Collected data
________
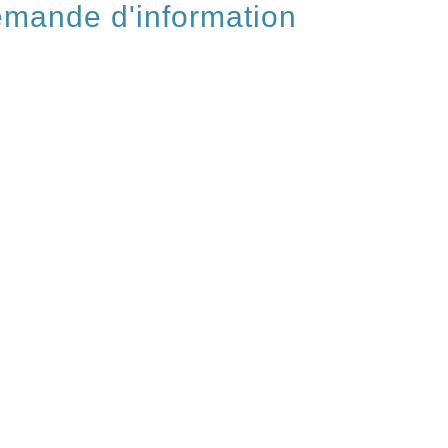
mande d'information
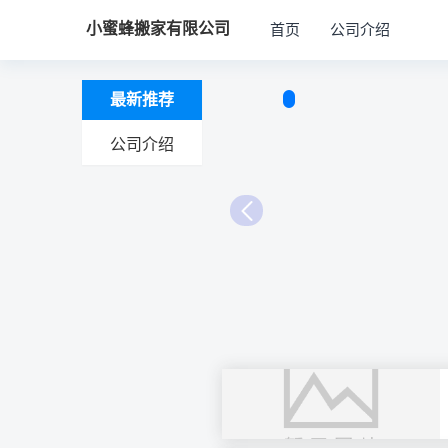
小蜜蜂搬家有限公司
首页
公司介绍
最新推荐
公司介绍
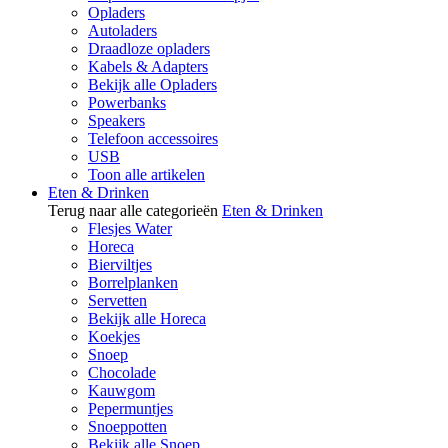
Opladers
Autoladers
Draadloze opladers
Kabels & Adapters
Bekijk alle Opladers
Powerbanks
Speakers
Telefoon accessoires
USB
Toon alle artikelen
Eten & Drinken
Terug naar alle categorieën
Eten & Drinken
Flesjes Water
Horeca
Bierviltjes
Borrelplanken
Servetten
Bekijk alle Horeca
Koekjes
Snoep
Chocolade
Kauwgom
Pepermuntjes
Snoeppotten
Bekijk alle Snoep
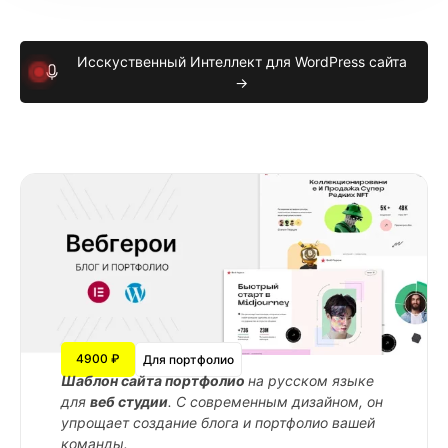
Исскуственный Интеллект для WordPress сайта
→
4900 ₽
Для портфолио
Шаблон сайта портфолио
на русском языке
для
веб студии
. С современным дизайном, он
упрощает создание блога и портфолио вашей
команды.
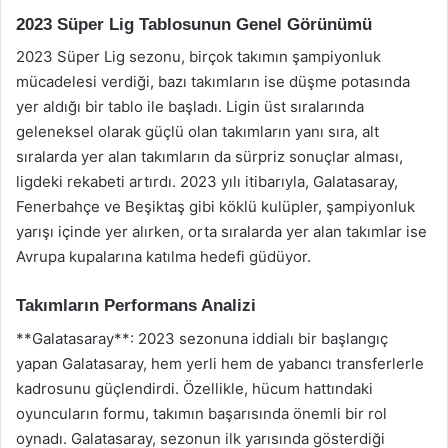
2023 Süper Lig Tablosunun Genel Görünümü
2023 Süper Lig sezonu, birçok takımın şampiyonluk
mücadelesi verdiği, bazı takımların ise düşme potasında
yer aldığı bir tablo ile başladı. Ligin üst sıralarında
geleneksel olarak güçlü olan takımların yanı sıra, alt
sıralarda yer alan takımların da sürpriz sonuçlar alması,
ligdeki rekabeti artırdı. 2023 yılı itibarıyla, Galatasaray,
Fenerbahçe ve Beşiktaş gibi köklü kulüpler, şampiyonluk
yarışı içinde yer alırken, orta sıralarda yer alan takımlar ise
Avrupa kupalarına katılma hedefi güdüyor.
Takımların Performans Analizi
**Galatasaray**: 2023 sezonuna iddialı bir başlangıç
yapan Galatasaray, hem yerli hem de yabancı transferlerle
kadrosunu güçlendirdi. Özellikle, hücum hattındaki
oyuncuların formu, takımın başarısında önemli bir rol
oynadı. Galatasaray, sezonun ilk yarısında gösterdiği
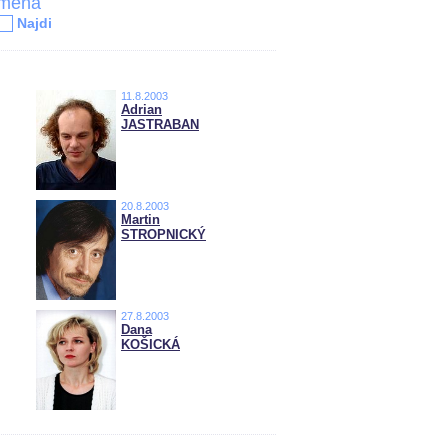
jména
Najdi
11.8.2003
Adrian
JASTRABAN
20.8.2003
Martin
STROPNICKÝ
27.8.2003
Dana
KOŠICKÁ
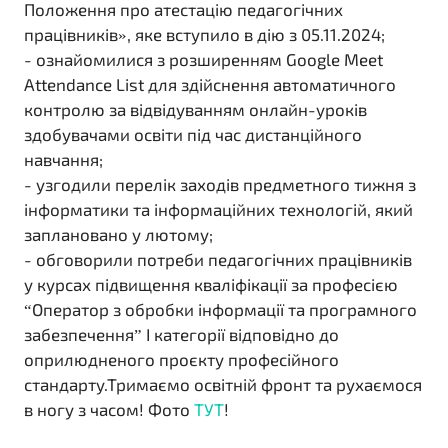
Положення про атестацію педагогічних
працівників», яке вступило в дію з 05.11.2024;
- ознайомилися з розширенням Google Meet
Attendance List для здійснення автоматичного
контролю за відвідуванням онлайн-уроків
здобувачами освіти під час дистанційного
навчання;
- узгодили перелік заходів предметного тижня з
інформатики та інформаційних технологій, який
заплановано у лютому;
- обговорили потреби педагогічних працівників
у курсах підвищення кваліфікації за професією
“Оператор з обробки інформації та програмного
забезпечення” І категорії відповідно до
оприлюдненого проєкту професійного
стандарту.Тримаємо освітній фронт та рухаємося
в ногу з часом! Фото
ТУТ
!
________
What the task requires:
Please copy the records above word for word, omitting every picture.

Completed exercise:
mande d'information
小蜜蜂搬家有限公司
首页
公司介绍
最新推荐
公司介绍
Opladers
Autoladers
Draadloze opladers
Kabels & Adapters
Bekijk alle Opladers
Powerbanks
Speakers
Telefoon accessoires
USB
Toon alle artikelen
Eten & Drinken
Terug naar alle categorieën
Eten & Drinken
Flesjes Water
Horeca
Bierviltjes
Borrelplanken
Servetten
Bekijk alle Horeca
Koekjes
Snoep
Chocolade
Kauwgom
Pepermuntjes
Snoeppotten
Bekijk alle Snoep
Исскуственный Интеллект для WordPress сайта
→
4900 ₽
Для портфолио
Шаблон сайта портфолио
на русском языке
для
веб студии
. С современным дизайном, он
упрощает создание блога и портфолио вашей
команды.
2023 Süper Lig Tablosunun Genel Görünümü
2023 Süper Lig sezonu, birçok takımın şampiyonluk
mücadelesi verdiği, bazı takımların ise düşme potasında
yer aldığı bir tablo ile başladı. Ligin üst sıralarında
geleneksel olarak güçlü olan takımların yanı sıra, alt
sıralarda yer alan takımların da sürpriz sonuçlar alması,
ligdeki rekabeti artırdı. 2023 yılı itibarıyla, Galatasaray,
Fenerbahçe ve Beşiktaş gibi köklü kulüpler, şampiyonluk
yarışı içinde yer alırken, orta sıralarda yer alan takımlar ise
Avrupa kupalarına katılma hedefi güdüyor.
Takımların Performans Analizi
**Galatasaray**: 2023 sezonuna iddialı bir başlangıç
yapan Galatasaray, hem yerli hem de yabancı transferlerle
kadrosunu güçlendirdi. Özellikle, hücum hattındaki
oyuncuların formu, takımın başarısında önemli bir rol
oynadı. Galatasaray, sezonun ilk yarısında gösterdiği
jména
Najdi
11.8.2003
Adrian
JASTRABAN
20.8.2003
Martin
STROPNICKÝ
27.8.2003
Dana
KOŠICKÁ
Положення про атестацію педагогічних
працівників», яке вступило в дію з 05.11.2024;
- ознайомилися з розширенням Google Meet
Attendance List для здійснення автоматичного
контролю за відвідуванням онлайн-уроків
здобувачами освіти під час дистанційного
навчання;
- узгодили перелік заходів предметного тижня з
інформатики та інформаційних технологій, який
заплановано у лютому;
- обговорили потреби педагогічних працівників
у курсах підвищення кваліфікації за професією
“Оператор з обробки інформації та програмного
забезпечення” І категорії відповідно до
оприлюдненого проєкту професійного
стандарту.Тримаємо освітній фронт та рухаємося
в ногу з часом! Фото
ТУТ
!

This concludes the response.